Prompt >> Please restate word for word the lines from the top of the entries through the line that contains "<730,115,47,66> to <593,148,65,58>", and do not include any pictures.

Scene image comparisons
*** Block opens ***

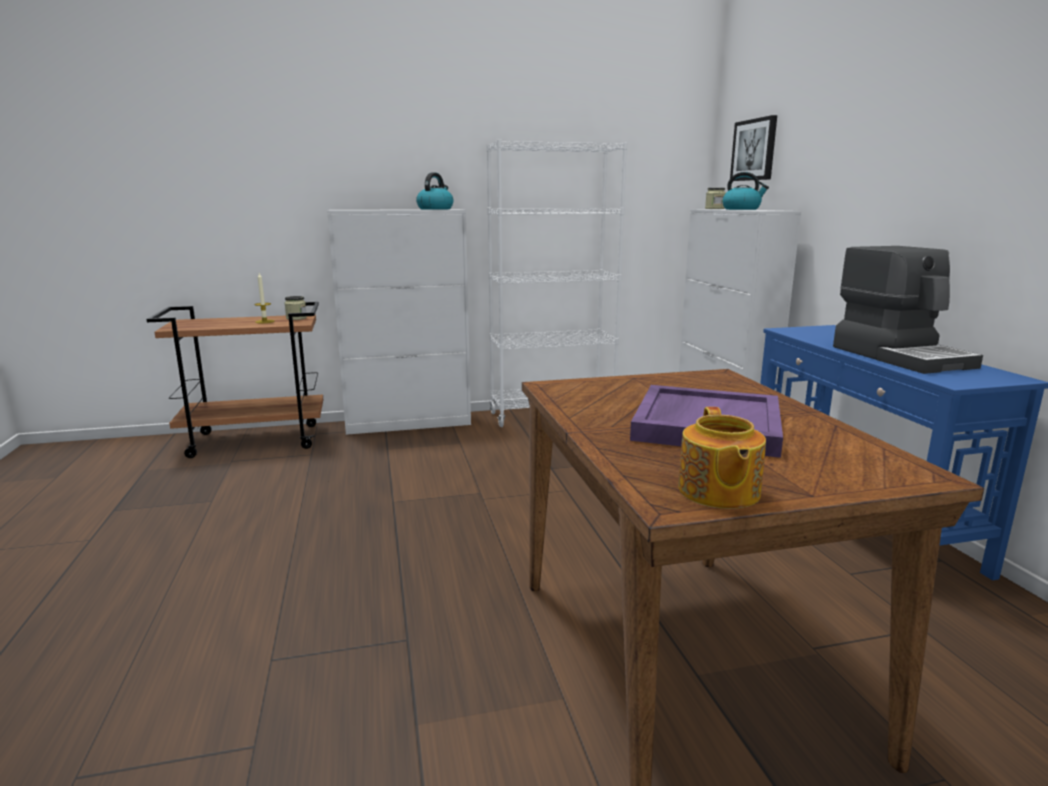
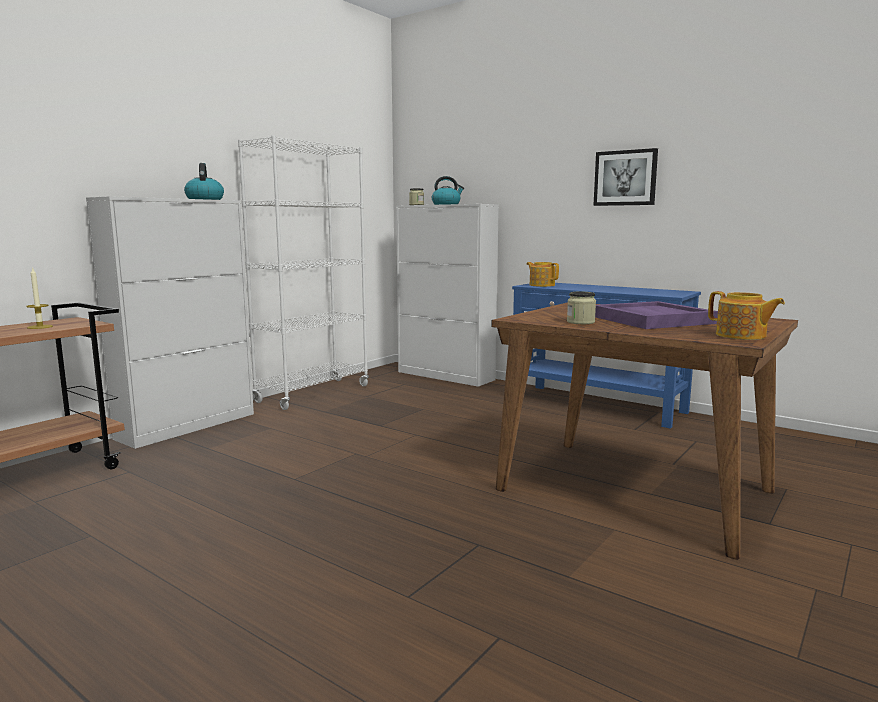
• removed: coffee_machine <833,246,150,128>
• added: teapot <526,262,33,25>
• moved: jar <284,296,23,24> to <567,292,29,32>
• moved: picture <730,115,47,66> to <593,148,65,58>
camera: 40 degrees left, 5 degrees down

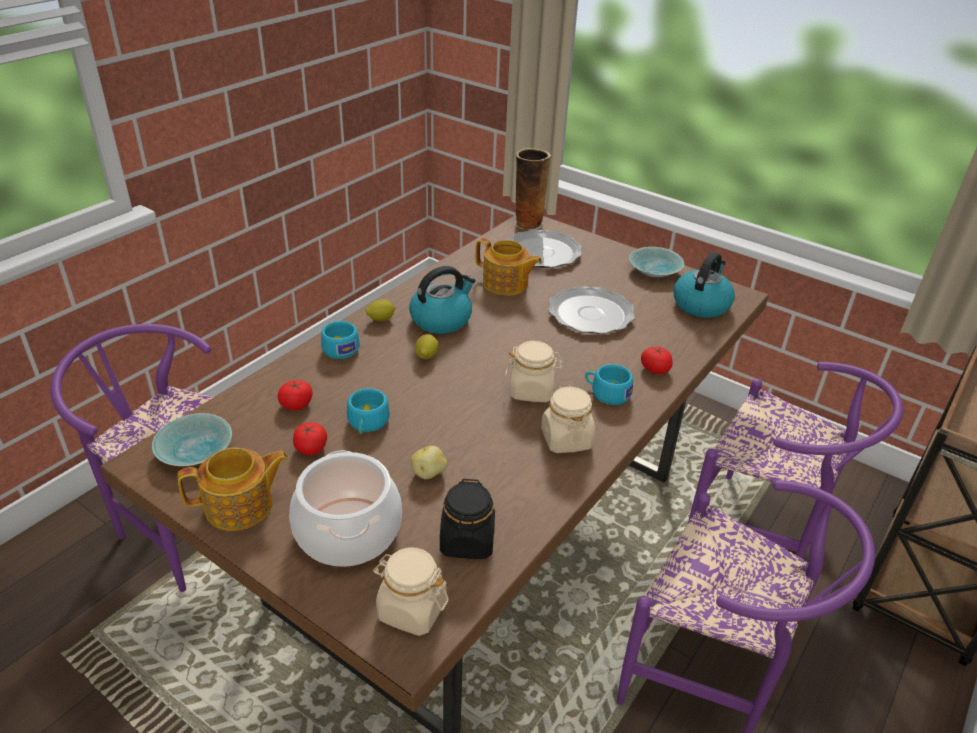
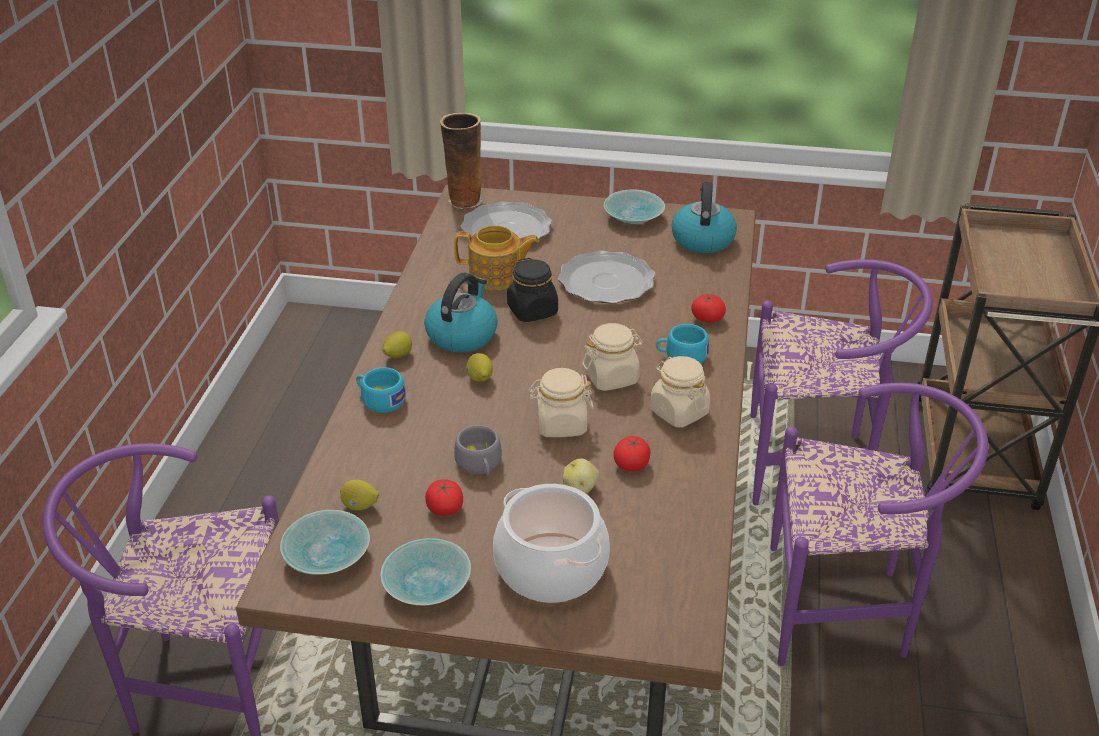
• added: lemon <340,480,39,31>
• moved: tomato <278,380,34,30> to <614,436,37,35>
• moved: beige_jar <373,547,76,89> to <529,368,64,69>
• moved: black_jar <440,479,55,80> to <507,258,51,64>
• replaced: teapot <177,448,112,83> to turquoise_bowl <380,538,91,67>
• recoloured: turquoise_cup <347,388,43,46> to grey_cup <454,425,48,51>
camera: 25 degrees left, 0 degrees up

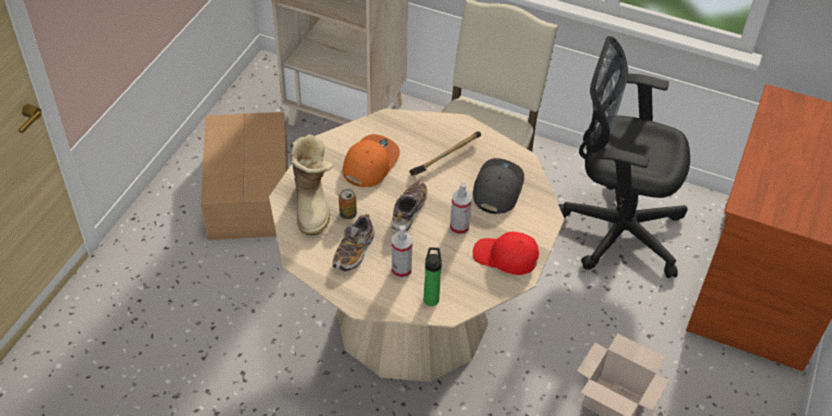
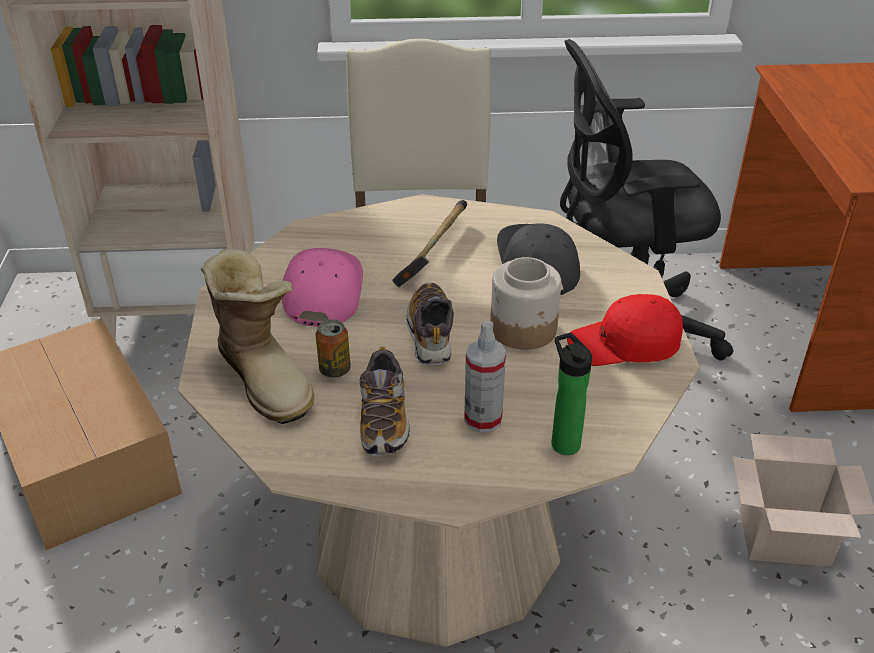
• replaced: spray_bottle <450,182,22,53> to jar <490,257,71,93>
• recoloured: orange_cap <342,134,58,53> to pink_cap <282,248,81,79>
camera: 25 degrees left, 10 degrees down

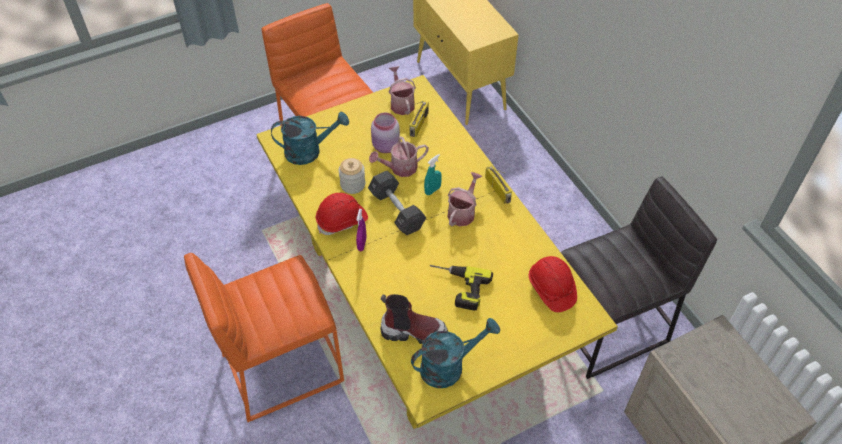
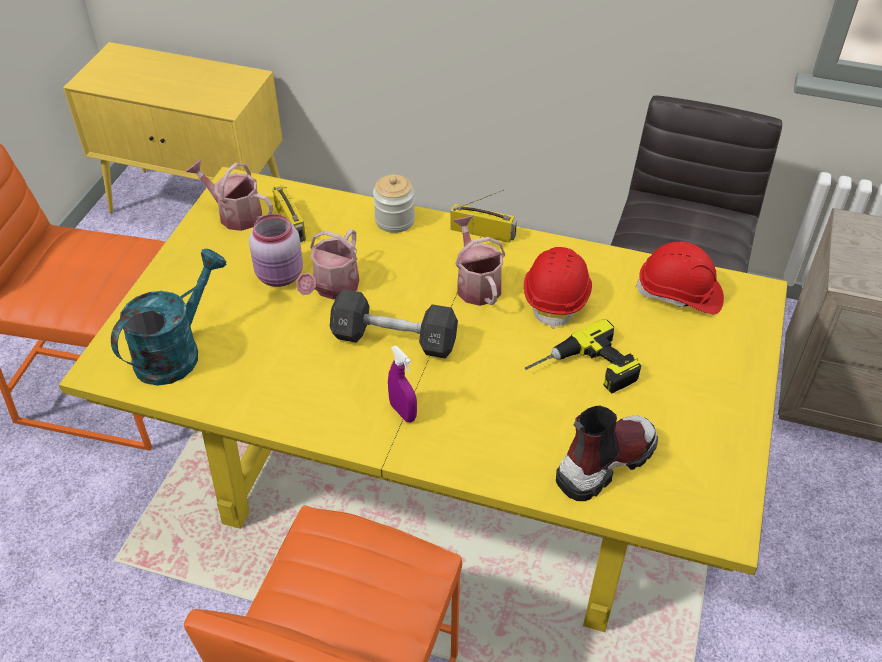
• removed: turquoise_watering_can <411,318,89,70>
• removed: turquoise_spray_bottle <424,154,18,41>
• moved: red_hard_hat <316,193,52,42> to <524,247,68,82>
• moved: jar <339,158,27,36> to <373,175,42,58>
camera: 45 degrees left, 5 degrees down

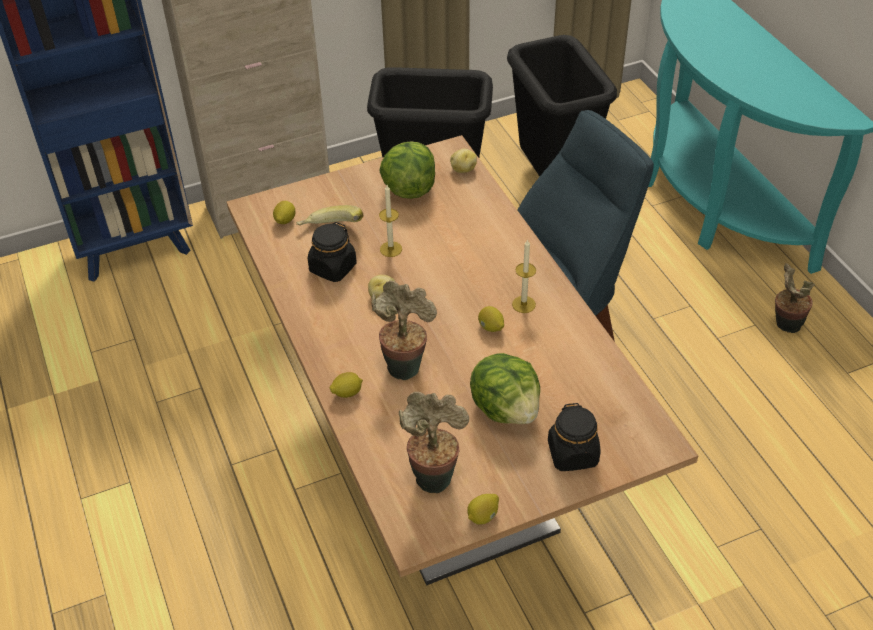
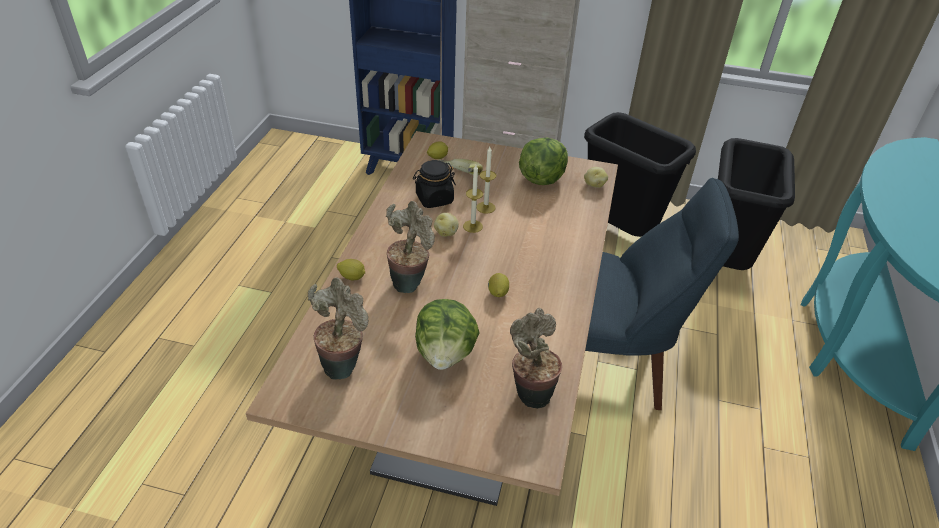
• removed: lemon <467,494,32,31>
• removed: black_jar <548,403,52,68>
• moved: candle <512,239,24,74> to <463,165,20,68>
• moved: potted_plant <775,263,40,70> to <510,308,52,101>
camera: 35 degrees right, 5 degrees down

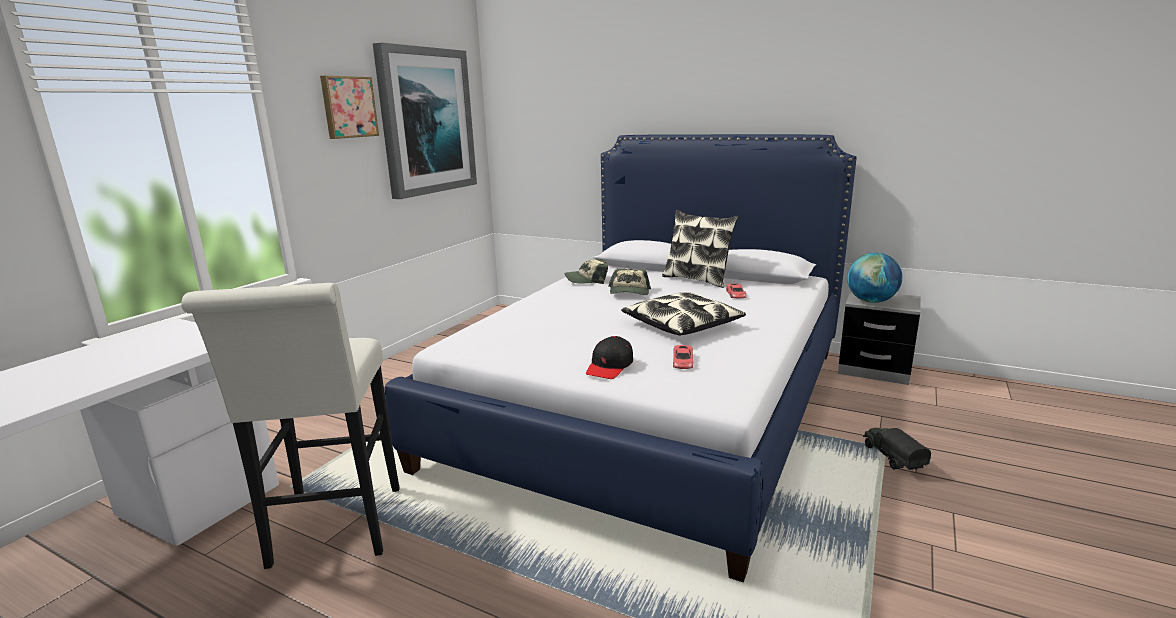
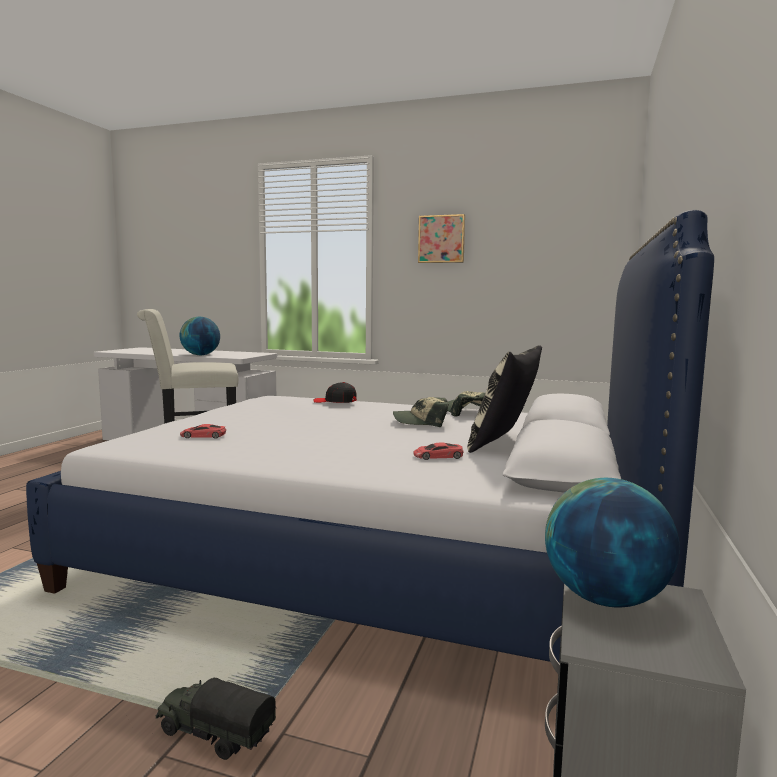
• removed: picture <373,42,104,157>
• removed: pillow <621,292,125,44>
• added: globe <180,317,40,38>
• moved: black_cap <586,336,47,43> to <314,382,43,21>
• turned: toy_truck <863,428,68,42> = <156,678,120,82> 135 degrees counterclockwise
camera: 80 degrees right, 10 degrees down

*** Block closes ***

Response area >>
• removed: coffee_machine <833,246,150,128>
• added: teapot <526,262,33,25>
• moved: jar <284,296,23,24> to <567,292,29,32>
• moved: picture <730,115,47,66> to <593,148,65,58>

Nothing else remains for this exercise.